• Instructions for the task: Continue the profile of agricultural lawyer Mike Martin from the point where it ends.

• Provided text:
Mike Martin is a lawyer who keeps his boots handy. As a specialist in agricultural law, he spends a fair amount of time tramping through fields, eyeing damaged crops, and looking farmers in the eye to determine whether he trusts them enough to take on their case.

“You get your feet dirty,” said Martin, whose solo practice is based central Florida, a land of orange groves and grapefruit stands. “I’ve stepped in a lot of mud.”

Martin knows mud. He grew up surrounded by Florida’s trademark citrus groves. In winter he was sometimes called upon – for a $20 fee – to fire up smudge pots of diesel fuel in his neighbor’s orange groves to save the crops from a deadly frost. His father, Ephraim Snow Martin, was a prominent agricultural lawyer himself. In the mid-1930s, the elder Martin helped write the Florida Citrus Code, which regulates the processing of citrus fruit in that state, Martin says.

Martin, 60, worked for more than a decade as counsel for The Coca-Cola Co.’s Minute Maid division, one of the country’s largest purveyors of orange juice. But since then, his practice has taken him far beyond Florida oranges.

In the past decade he has carved out a serious niche as a trial lawyer for agricultural interests. Blueberries, tomatoes, eggplants, and nursery plants are among the cornucopia of flora whose interests, by extension, he has represented since his Lakeland, Fla., practice went national in the late 1980s.

Martin has come a long way from his first agricultural case, in which he represented a farmer who expected perfectly round watermelons to emerge from his fields. Not long before harvest time he discovered that he was growing the elongated variety, for which he claimed there wasn’t a market that year. The argument? That he was sold the wrong seed. The case was resolved with a $60,000 settlement. Since then Martin has won several multi-million-dollar verdicts, including $2.6 million for a Florida farmer who was sold the wrong variety of cherry tomatoes. He also won a case in U.S. District Court in Atlanta for $4.6 million on behalf of a supplier of nursery stock to Home Depot.

In the 1990s he was in the news again with a handful of cases representing farmers whose crops were harmed by the pesticide Benlate, a Dupont product which apparently had herbicidal qualities.

• Given information:
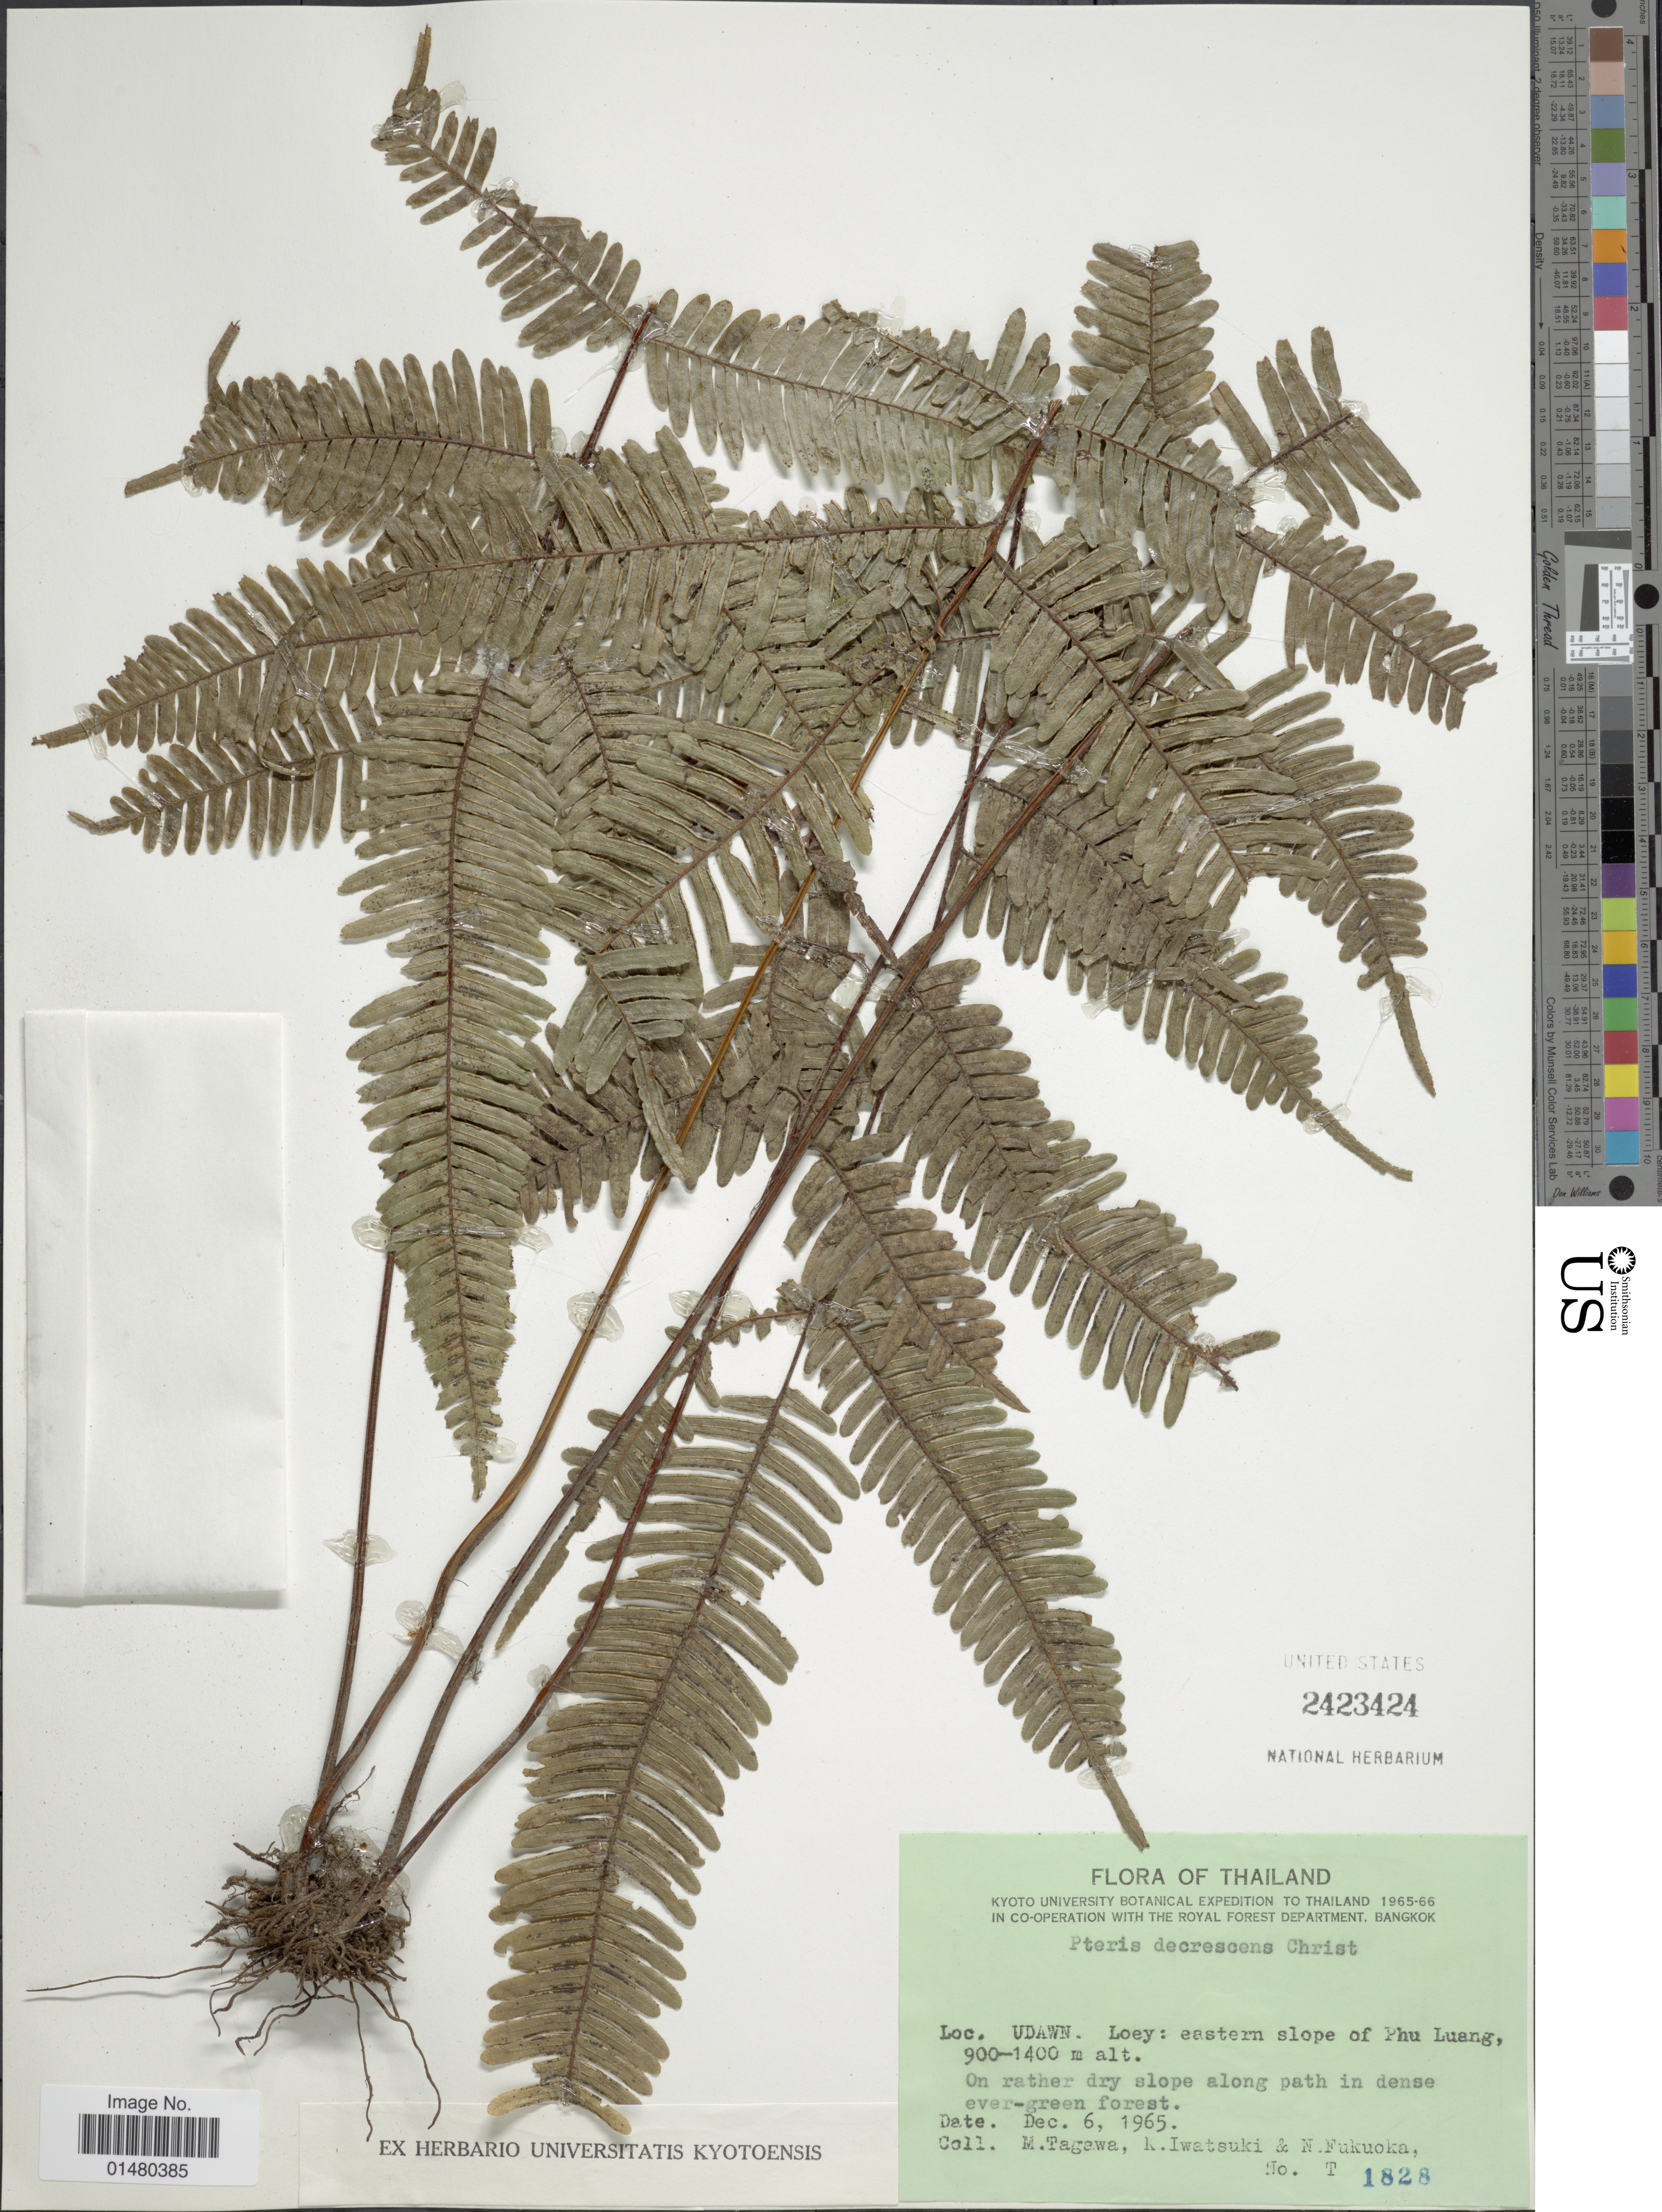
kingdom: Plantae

• Answer:
Today, roughly 80 percent of Martin’s practice is devoted to representing agricultural plaintiffs. His recent cases include:

A $1.8 million verdict in a herbicide poisoning case, currently on appeal, in which the Florida farmer he represented claimed that a herbicide known as 2,4-D produced giant, but unsaleable green peppers, undersized cantaloupes and thorny eggplants that were too prickly to be picked.
A suit by 13 blueberry growers in New Jersey who claim that Diazinon AG 600, when mixed with a fungicide, inhibited crop production for several years. The judge ruled against Martin’s client on a pretrial motion earlier this year, finding that a federal insecticide statute precluded a suit based on incorrect labeling. Martin has appealed, arguing that his suit was based on false advertising and design defect.
A claim by a Florida bean farmer who was allegedly sold the wrong variety of beans – resulting in a loss of $500,000.
A pair of crop insurance cases in which insurers are disputing the claims of Martin’s clients that weather damaged their nursery plants.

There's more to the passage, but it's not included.